Tanya Jawab AIDS No 1/Juli 2019
Pengantar. Tanya-Jawab ini adalah jawaban terhadap pertanyaan-pertanyaan yang dikirim melalui surat, telepon, SMS, WA dan e-mail. Jawaban disebarluaskan tanpa menyebut identitas yang bertanya dimaksudkan agar semua pembaca bisa berbagi informasi yang akurat tentang HIV/AIDS. Selain di Kompasiana, Tanya Jawab AIDS ini juga bisa dilihat di aidsindonesia.com. Yang ingin bertanya, silakan kirim pertanyaan ke Syaiful W. Harahap, melalui: (1) Telepon (021) 8566755, (2) e-mail: aidsindonesia@gmail.com, (3) WhatsApp: 0811974977. Redaksi.

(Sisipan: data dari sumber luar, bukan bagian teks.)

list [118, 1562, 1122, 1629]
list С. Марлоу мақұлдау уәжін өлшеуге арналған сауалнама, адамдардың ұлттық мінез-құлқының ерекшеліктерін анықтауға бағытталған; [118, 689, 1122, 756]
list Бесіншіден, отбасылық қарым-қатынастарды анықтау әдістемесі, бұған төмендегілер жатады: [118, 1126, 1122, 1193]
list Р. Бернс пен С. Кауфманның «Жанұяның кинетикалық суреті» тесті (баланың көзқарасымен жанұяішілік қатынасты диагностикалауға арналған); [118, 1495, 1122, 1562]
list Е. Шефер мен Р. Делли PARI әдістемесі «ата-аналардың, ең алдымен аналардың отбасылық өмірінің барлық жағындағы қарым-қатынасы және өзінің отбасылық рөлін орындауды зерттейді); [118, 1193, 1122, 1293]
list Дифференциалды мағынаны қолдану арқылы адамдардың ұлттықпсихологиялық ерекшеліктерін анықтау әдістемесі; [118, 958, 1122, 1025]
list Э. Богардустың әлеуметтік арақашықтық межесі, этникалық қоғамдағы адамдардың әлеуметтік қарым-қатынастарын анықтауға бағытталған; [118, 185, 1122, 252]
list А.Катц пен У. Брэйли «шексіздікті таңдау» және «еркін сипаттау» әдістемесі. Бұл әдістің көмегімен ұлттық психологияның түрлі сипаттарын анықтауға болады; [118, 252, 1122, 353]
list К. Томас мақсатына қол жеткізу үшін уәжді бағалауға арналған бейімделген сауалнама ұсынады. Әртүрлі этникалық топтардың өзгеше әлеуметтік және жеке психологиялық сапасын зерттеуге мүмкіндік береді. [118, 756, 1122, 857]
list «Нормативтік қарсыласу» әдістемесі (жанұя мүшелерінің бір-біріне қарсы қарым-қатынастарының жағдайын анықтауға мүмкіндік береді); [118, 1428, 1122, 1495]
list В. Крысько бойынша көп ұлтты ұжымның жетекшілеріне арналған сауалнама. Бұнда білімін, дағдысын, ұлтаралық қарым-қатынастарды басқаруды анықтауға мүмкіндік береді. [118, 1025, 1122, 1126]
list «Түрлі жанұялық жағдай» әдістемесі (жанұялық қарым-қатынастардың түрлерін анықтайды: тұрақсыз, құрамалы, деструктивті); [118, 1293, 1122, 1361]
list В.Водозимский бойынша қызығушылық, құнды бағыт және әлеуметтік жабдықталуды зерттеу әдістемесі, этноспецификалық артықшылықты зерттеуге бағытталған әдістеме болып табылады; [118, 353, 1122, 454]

Tanya: Saya seorang ibu sebagai single parent di Bali. Maaf sekali saya WA tengah malam. Saya sedih dan syok, Pak. Barusan anak laki-laki saya, berumur 24 tahun, bilang kalau dia kena HIV. (1) Apa dosa saya, Pak? Saya selalu berusaha jadi ibu yang baik. (2) Apa yang harus saya perbuat, Pak? (3) Pendapatan saya gak banyak. Anak saya tes HIV di rumah sakit swasta di salah satu kota di Bali. (4) Apakah anak saya umurnya pendek?
Via WA, 19/7-2019
Jawab: Ibu tidak sendirian karena banyak ibu yang juga menghadapi kenyataan pahit ketika anaknya terdeteksi mengidap HIV/AIDS. Bahkan, banyak pula bayi yang lahir dengan HIV/AIDS. Ibu mereka tertular HIV dari suaminya. Banyak dari suami itu yang tidak jantan karena meninggalkan istri dan anak-anaknya ketika diberitahu anak dan istrinya mengidap HIV/AIDS.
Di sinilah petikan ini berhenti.